DOCUMENT SECTION
++++++

# Buddy Club Kit



## NW200sx (Apr 3, 2003)

have you guys seen this yet?
http://www.extremedimensions.com/shopexd.asp?id=4188

i always wanted them to make a bc kit for our cars and now there finally is one. i think it looks pretty dope but i dont liek the rear bumper.


----------



## green se-r (Mar 27, 2003)

i think this has been posted before, but i think its ugly as hell!


----------



## LIUSPEED (May 29, 2002)

to each his own likings.

nw200sx the buddy club kit we have all seen it before.

it look ok in my opinion.


----------



## honda hater (May 3, 2002)

Don't like it


----------



## 96sentra (Apr 9, 2003)

the front to me is very cool, but the back on the jdm bc is pretty nasty lookin. Or horrible, or whatever u wanna say.

++++++

AIM OF THE TASK
Rewrite the stretch of the Buddy Club kit thread from "have you guys" through "(Mar 27, 2003)", changing "rear bumper" to "front bumper".

++++++

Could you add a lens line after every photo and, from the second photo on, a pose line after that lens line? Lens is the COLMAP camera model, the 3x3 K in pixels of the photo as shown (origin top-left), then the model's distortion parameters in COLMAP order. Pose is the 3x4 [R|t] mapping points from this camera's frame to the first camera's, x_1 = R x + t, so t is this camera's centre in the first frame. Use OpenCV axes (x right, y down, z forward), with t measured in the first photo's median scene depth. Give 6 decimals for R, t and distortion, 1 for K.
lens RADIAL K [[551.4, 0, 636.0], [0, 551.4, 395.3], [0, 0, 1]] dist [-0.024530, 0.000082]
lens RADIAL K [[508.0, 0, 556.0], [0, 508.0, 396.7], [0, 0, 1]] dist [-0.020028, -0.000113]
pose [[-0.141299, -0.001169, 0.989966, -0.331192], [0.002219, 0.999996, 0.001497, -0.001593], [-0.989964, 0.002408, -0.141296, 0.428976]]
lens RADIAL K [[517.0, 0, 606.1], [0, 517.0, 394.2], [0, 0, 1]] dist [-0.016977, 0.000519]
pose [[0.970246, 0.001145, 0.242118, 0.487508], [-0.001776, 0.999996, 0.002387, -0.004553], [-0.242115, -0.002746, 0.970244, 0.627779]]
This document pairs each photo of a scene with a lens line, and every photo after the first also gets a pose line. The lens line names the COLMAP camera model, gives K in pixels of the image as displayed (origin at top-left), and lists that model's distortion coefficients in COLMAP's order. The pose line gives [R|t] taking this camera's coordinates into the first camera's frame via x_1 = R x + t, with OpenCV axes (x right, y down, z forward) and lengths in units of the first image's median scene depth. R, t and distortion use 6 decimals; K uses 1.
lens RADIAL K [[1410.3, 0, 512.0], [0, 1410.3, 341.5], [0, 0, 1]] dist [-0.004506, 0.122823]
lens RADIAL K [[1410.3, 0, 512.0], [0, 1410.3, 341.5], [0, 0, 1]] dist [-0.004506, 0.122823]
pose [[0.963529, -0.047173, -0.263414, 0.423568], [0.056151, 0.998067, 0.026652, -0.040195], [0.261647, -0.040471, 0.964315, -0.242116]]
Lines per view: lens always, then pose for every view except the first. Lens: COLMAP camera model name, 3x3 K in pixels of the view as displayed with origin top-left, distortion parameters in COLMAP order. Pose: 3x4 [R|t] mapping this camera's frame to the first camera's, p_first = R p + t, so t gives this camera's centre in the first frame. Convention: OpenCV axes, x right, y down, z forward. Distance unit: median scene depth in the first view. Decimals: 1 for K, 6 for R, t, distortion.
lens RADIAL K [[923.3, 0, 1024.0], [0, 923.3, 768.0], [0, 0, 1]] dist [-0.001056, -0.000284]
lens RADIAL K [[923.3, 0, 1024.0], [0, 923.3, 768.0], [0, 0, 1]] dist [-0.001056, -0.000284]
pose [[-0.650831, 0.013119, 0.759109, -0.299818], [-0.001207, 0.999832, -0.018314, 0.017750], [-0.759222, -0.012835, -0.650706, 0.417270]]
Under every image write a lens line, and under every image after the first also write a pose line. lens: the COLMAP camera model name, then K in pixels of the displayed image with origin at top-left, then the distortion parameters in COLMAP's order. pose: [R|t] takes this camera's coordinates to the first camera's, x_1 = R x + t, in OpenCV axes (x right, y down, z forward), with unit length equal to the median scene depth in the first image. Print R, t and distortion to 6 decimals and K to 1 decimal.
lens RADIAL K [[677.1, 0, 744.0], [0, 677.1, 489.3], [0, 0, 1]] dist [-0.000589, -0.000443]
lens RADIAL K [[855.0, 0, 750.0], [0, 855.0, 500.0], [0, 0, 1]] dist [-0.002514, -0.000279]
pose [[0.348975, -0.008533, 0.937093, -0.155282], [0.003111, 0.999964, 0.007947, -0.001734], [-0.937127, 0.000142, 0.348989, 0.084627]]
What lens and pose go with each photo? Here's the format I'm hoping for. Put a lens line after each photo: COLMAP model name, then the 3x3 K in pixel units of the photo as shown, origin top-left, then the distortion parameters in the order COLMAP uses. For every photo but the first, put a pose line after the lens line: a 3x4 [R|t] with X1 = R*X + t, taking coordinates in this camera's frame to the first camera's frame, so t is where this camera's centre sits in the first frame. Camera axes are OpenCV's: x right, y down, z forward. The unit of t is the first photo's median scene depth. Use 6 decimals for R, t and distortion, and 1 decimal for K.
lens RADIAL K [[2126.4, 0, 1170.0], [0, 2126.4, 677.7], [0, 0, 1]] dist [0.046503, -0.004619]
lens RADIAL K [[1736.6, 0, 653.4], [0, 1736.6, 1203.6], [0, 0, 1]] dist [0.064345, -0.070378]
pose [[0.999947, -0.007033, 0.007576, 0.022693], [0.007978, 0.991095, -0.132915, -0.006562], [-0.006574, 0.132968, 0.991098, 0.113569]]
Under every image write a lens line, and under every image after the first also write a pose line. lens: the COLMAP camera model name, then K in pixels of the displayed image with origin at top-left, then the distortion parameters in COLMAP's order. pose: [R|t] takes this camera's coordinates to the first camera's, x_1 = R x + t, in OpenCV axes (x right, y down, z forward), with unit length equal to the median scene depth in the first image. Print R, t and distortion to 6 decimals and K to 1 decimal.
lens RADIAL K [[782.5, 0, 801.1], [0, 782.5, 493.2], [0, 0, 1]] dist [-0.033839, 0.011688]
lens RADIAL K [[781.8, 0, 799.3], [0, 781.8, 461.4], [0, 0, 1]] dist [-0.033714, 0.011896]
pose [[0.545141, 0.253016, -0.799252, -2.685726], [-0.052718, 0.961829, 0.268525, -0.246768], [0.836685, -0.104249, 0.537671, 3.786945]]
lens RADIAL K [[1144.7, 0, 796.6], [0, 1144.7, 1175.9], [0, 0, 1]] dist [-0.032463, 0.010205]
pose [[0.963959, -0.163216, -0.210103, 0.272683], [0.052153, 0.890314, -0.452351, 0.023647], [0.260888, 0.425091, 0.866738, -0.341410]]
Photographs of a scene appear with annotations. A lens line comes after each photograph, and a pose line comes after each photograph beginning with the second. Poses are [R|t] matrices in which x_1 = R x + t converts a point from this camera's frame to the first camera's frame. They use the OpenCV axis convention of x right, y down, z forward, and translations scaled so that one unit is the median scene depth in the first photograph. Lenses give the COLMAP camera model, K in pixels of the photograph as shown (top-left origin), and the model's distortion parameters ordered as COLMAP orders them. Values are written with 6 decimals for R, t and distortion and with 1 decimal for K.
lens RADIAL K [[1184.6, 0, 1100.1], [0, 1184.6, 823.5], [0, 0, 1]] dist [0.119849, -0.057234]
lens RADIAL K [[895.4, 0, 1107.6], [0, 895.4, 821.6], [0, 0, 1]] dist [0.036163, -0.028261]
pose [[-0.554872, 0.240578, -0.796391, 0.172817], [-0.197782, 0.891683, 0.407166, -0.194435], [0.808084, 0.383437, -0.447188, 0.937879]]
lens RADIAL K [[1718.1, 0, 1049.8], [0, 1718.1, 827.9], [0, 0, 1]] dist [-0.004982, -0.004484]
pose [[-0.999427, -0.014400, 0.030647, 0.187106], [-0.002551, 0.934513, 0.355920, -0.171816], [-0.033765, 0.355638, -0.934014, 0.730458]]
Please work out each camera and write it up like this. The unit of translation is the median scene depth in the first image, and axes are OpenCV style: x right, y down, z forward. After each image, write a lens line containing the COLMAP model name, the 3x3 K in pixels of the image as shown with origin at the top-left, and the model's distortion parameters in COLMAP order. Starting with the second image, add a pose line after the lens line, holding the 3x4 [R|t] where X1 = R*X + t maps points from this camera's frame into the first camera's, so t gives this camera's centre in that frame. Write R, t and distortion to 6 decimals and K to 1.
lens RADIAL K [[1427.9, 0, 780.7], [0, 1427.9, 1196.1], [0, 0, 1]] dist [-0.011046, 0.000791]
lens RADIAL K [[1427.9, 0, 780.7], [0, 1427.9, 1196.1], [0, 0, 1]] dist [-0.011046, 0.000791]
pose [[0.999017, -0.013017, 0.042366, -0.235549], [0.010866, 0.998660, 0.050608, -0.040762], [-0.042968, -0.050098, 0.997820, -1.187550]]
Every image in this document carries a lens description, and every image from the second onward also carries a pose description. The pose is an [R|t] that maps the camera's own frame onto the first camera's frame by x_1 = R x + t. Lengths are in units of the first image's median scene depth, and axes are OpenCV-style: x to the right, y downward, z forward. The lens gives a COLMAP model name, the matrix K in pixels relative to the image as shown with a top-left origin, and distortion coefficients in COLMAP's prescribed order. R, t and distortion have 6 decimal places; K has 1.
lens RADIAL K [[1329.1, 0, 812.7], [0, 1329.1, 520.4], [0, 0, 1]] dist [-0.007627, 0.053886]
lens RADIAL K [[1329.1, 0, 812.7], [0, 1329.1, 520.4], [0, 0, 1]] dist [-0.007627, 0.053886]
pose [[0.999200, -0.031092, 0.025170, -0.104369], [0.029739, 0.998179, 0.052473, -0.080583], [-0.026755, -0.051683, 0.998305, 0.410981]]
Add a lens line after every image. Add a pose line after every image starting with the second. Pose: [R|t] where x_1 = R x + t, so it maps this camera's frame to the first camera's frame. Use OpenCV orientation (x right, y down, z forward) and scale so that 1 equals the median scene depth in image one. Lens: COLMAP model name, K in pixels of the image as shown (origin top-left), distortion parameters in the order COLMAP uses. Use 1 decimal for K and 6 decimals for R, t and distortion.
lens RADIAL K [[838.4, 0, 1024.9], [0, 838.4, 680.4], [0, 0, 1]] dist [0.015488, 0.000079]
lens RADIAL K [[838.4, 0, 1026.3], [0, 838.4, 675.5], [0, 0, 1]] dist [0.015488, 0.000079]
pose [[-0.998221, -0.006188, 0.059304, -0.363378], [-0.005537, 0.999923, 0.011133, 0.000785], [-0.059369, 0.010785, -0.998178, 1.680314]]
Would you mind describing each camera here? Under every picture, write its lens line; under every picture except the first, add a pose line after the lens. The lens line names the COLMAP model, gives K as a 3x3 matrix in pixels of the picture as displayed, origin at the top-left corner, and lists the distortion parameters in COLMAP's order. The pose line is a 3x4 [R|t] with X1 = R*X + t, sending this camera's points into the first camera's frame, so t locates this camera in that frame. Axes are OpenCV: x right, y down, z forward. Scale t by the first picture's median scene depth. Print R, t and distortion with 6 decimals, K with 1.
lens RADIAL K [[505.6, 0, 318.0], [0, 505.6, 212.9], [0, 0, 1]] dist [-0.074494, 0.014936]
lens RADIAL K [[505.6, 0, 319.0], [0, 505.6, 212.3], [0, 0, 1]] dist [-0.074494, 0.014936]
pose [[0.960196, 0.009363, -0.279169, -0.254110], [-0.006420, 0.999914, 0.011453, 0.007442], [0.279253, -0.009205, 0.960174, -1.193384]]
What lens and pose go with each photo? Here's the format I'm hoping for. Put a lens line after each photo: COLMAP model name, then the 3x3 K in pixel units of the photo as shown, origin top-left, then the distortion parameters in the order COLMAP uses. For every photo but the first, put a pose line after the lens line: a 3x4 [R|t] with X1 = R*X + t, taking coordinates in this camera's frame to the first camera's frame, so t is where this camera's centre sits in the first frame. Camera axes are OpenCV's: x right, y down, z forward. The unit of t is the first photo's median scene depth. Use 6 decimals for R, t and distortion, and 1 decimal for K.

++++++

RESULT FOR THIS TASK
have you guys seen this yet?
http://www.extremedimensions.com/shopexd.asp?id=4188

i always wanted them to make a bc kit for our cars and now there finally is one. i think it looks pretty dope but i dont liek the front bumper.


----------



## green se-r (Mar 27, 2003)